→ **Extracted material**

━━━━━━━━━━━━━━━━━━━━

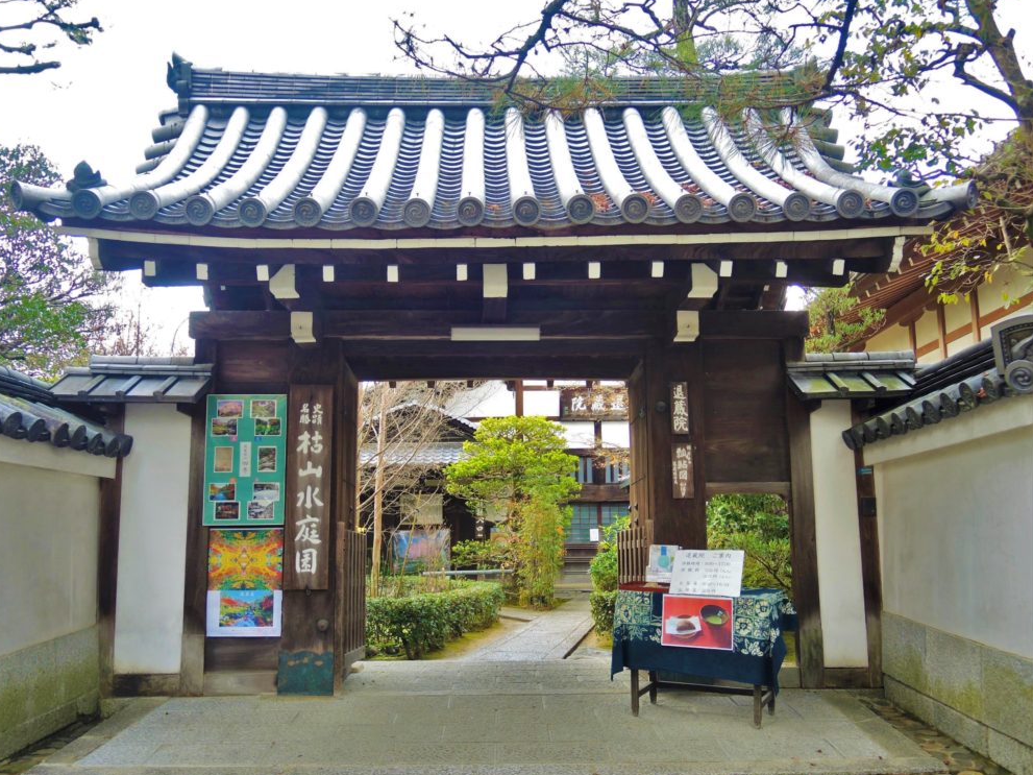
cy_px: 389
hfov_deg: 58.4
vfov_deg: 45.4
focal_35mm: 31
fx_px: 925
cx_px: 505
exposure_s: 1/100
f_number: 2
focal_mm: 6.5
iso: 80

━━━━━━━━━━━━━━━━━━━━

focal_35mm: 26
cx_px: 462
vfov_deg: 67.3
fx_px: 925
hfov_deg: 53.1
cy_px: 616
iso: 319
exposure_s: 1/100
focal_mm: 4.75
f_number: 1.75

━━━━━━━━━━━━━━━━━━━━

→ **Task goal**
Within the listing above, extract exactly the lines from the line with "vfov_deg: 67.3" to the line with "f_number: 1.75", the two named lines included, and no others.

→ **Exercise output**
vfov_deg: 67.3
fx_px: 925
hfov_deg: 53.1
cy_px: 616
iso: 319
exposure_s: 1/100
focal_mm: 4.75
f_number: 1.75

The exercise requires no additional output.